"bond'un" - Translation from Turkish to Arabic

    • بوند
        
    Eğer bu iki bay onun arkadaşlarıysa İsviçre'de Bay Bond'un hayatını bağıişlamakta haklıymışız. Open Subtitles لو هؤلاء أصدقائه فصواب أننا لم نقتل السيد بوند فى سويسرا
    Çok güzel. Bay Bond'un babamı tanıdığını bilmezdim. Open Subtitles اولمبي أنا لم أعرف ان السيد بوند يعرف ابي
    Evet, artık Bay Bond'un benimle ilgilenmek için sebebi kalmadı. Open Subtitles لذا، الآن سيد بوند انت لن تكون بحاجة ان تكون مهتم بي
    - Balon bir sinyaldi. Aptal herifler Bay Bond'un görevini başardığını sandılar. Open Subtitles الحمقى الأغبياء يَجِبُ أَنْ يَعتقدوا ان السّيدُ بوند أنجزَ مهمّتُه.

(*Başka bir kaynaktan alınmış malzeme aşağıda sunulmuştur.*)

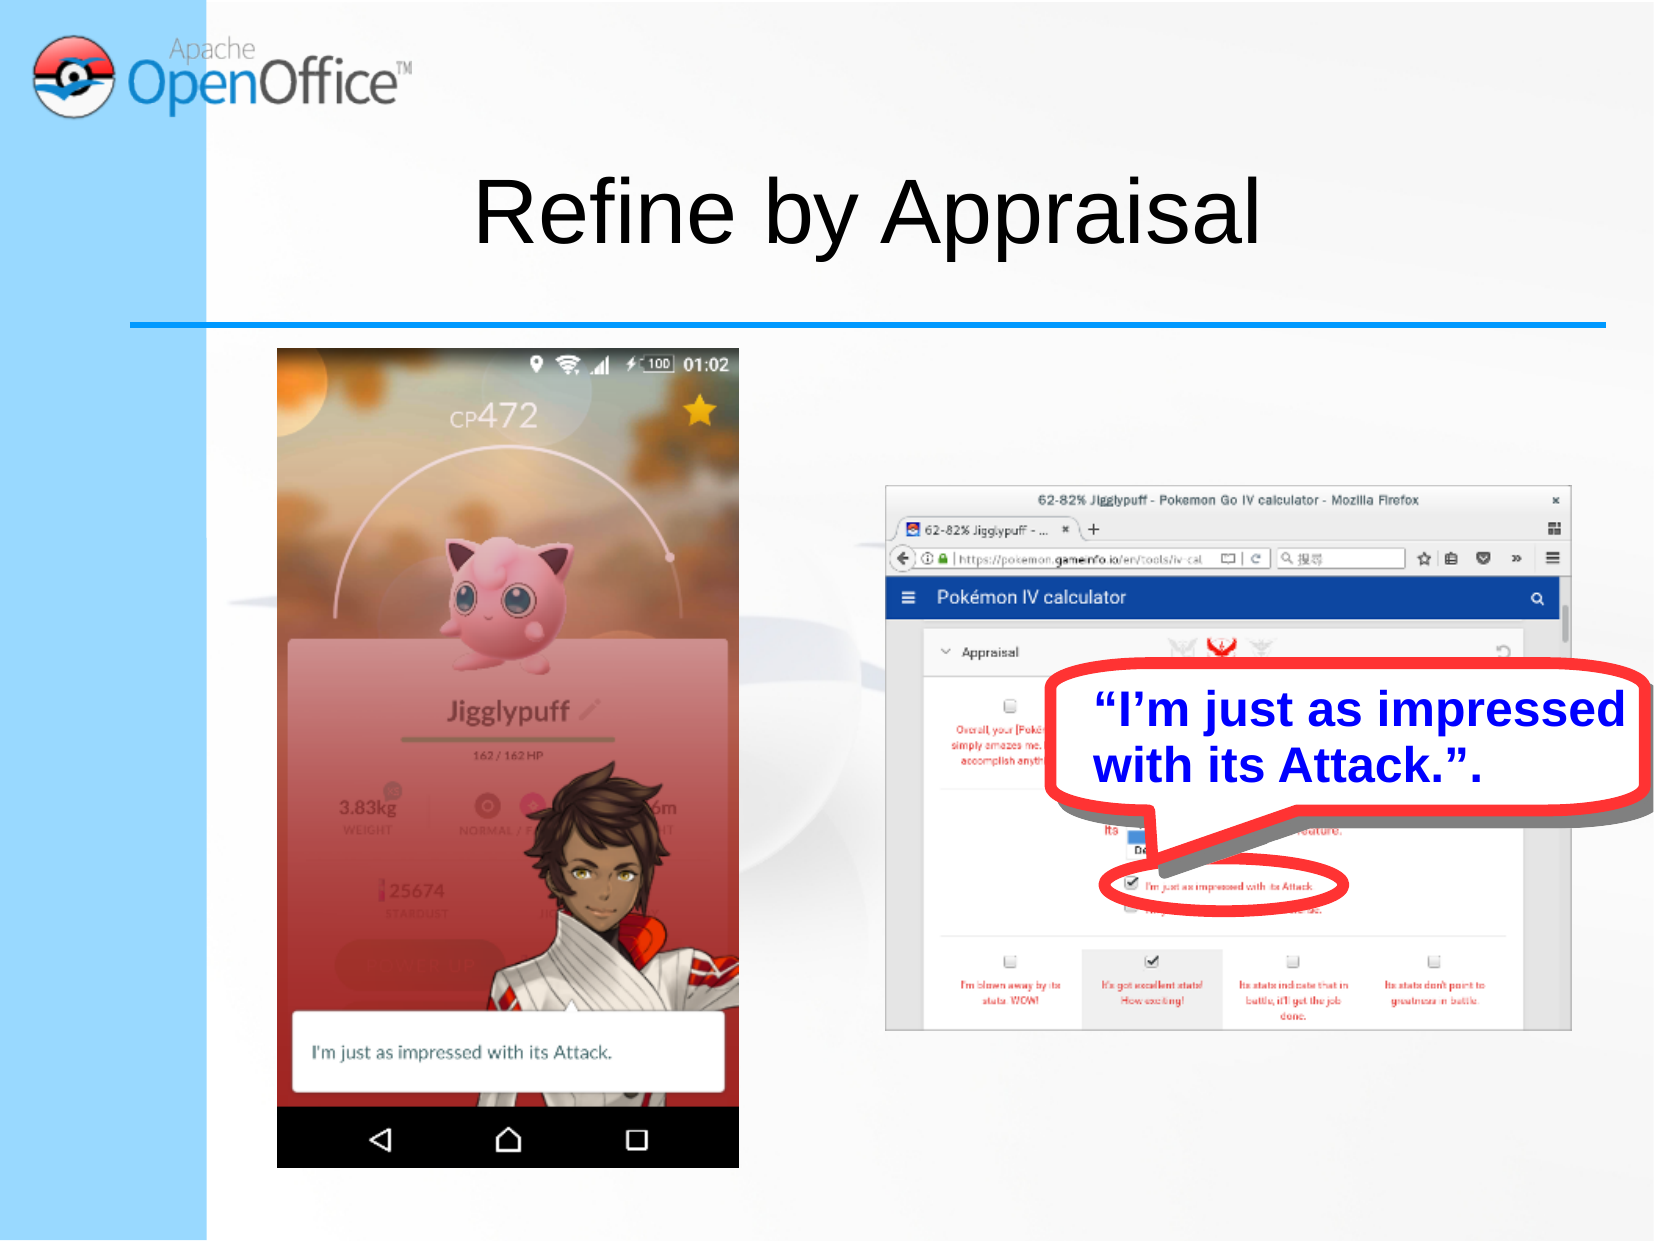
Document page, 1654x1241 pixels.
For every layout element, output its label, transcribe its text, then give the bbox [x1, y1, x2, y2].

text_box “I’m just as impressed with its Attack.”. [1050, 663, 1645, 861]
title Refine by Appraisal [165, 108, 1571, 316]
picture [31, 2, 1654, 1241]
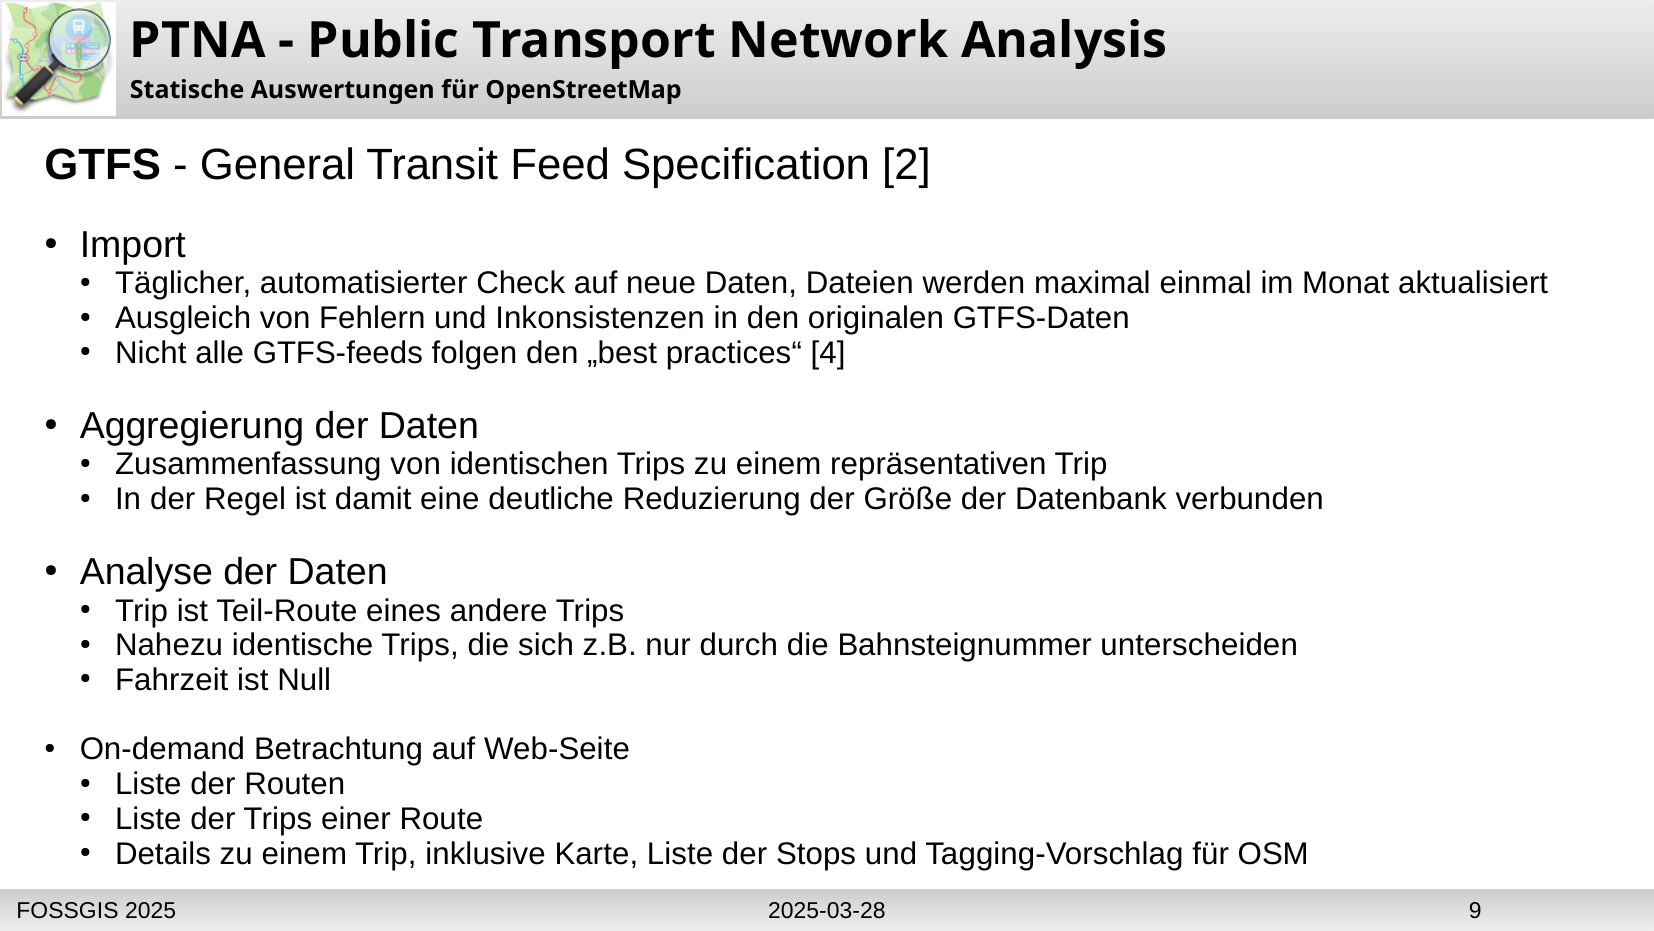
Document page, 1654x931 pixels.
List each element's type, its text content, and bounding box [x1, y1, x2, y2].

text_box Statische Auswertungen für OpenStreetMap [115, 59, 1653, 119]
text_box FOSSGIS 2025 [1, 888, 203, 931]
text_box PTNA - Public Transport Network Analysis [115, 0, 1653, 59]
text_box 2025-03-28 [203, 889, 1453, 931]
picture [2, 2, 115, 116]
text_box GTFS - General Transit Feed Specification [2] Import Täglicher, automatisierter Check auf neue Daten, Dateien werden maximal einmal im Monat aktualisiert Ausgleich von Fehlern und Inkonsistenzen in den originalen GTFS-Daten Nicht alle GTFS-feeds folgen den „best practices“ [4] Aggregierung der Daten Zusammenfassung von identischen Trips zu einem repräsentativen Trip In der Regel ist damit eine deutliche Reduzierung der Größe der Datenbank verbunden Analyse der Daten Trip ist Teil-Route eines andere Trips Nahezu identische Trips, die sich z.B. nur durch die Bahnsteignummer unterscheiden Fahrzeit ist Null On-demand Betrachtung auf Web-Seite Liste der Routen Liste der Trips einer Route Details zu einem Trip, inklusive Karte, Liste der Stops und Tagging-Vorschlag für OSM [29, 132, 1625, 879]
text_box [0, 0, 115, 119]
text_box <Foliennummer> [1453, 888, 1654, 931]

    Onu aşağıya götürün ve Bay Bond'un yanına kapatın. Open Subtitles خُذْها لتحت و إسجنْها مَع السّيدِ بوند. يا لها من شفقة.

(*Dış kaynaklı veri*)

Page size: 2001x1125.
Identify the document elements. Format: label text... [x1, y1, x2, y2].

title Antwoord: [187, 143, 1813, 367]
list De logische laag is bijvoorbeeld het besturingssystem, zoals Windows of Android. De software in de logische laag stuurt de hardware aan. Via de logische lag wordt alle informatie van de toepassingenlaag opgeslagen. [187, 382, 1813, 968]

    Ve Bay Bond'un bunu kısaltmasına göz yumamam. Open Subtitles أنا لا أَنْوى السَماح للسّيدِ بوند بان يقصرة
    Bay Bond'un kaçışıyla ilgili hiçbir şey bulamadım. Open Subtitles انا لا اجد اي شيءَ مُسَلِّيَ حول هروبِ السّيدِ بوند.

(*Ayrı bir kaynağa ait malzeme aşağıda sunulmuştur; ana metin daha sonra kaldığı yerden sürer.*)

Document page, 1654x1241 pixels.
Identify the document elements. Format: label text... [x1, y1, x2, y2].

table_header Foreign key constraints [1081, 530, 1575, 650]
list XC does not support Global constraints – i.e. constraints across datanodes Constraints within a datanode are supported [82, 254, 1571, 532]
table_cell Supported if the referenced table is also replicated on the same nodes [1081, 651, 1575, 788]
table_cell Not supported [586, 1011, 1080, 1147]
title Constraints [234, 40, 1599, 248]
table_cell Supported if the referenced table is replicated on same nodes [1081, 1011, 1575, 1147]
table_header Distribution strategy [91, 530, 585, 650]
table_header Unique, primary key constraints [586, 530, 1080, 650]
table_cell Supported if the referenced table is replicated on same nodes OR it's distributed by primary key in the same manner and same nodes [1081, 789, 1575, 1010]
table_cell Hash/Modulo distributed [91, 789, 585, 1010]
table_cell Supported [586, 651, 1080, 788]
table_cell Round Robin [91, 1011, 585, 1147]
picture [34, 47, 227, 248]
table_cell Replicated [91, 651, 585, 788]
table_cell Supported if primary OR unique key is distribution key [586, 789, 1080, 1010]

    Bunu ilk defa yapıyorum. James Bond'un iyi nişancı olmasından memnunum. Open Subtitles إنّها المرّة الأولى التي اكون ممتنَ فيها بان جيمس بوند رامي جيد
    Ve Bay Bond'un muhtemelen küçük bir anma töreni olacak... sadece Bayan Moneypenny ve bazı restoran sahipleri katılacak. Open Subtitles والسّيد بوند سَيحصل على جنازة تذكارية صغيرة لا يحضرها سوى.. مونيبني و بعض أصحاب المطاعم الباكون في الحضورِ
    James Bond'un kullandığı silah. Open Subtitles هذا نفس السلاح الذي يستعمله جيمس بوند أتعلم هذا ؟ حقاً؟
    Will ve Derrick Bond'un beni ortaklıktan çıkartmayı planladıklarını öğrendim ve onlardan önce davranmaya karar verdim. Open Subtitles لقد اكتشفت بأن ويل و بوند يفكرون بطردي وانا احاول حماية نفسي
    Ama Bond'un uyuşturucu kralı ile anlaşmaya çalıştığını bilseler, oyları o kadar kesin oy olmayabilir. Open Subtitles لو كانوا يعلمون أن بوند وقد جعل التوصل الى اتفاق مع أحد كبار تجار المخدرات
    Bond'un gidişinin bizi daha kuvvetli yaptığını göstermeliyiz, zayıflattığını değil. Open Subtitles بأنَ خسارة بوند جعلتنا أكثر قوة، وليس أضعف
    Çok benzin yaksa da James Bond'un kullandığı araba. Open Subtitles مشاكل وقود للمسافات الطويلة لكن هذه ما كان جيمس بوند يقود
    Ek olarak biraz da gülmek için biraz daha karmaşık bir dublör sahnesi yarattık, en ünlü dublör sahnelerinden biri James Bond'un bir barajdan aşağıya atlayıp daha sonra bungee tarafından yakalanmasıdır. TED الآن ، هنالك شيء قمنا به فقط من اجل المرح لخلق مشهد مثير أكثر تعقيدا احدى أشهر المشاهد الخطرة حيث قام جيمس بوند بالقفز قبالة السد في سويسرا ومن ثم اعتقل من قبل القافزون.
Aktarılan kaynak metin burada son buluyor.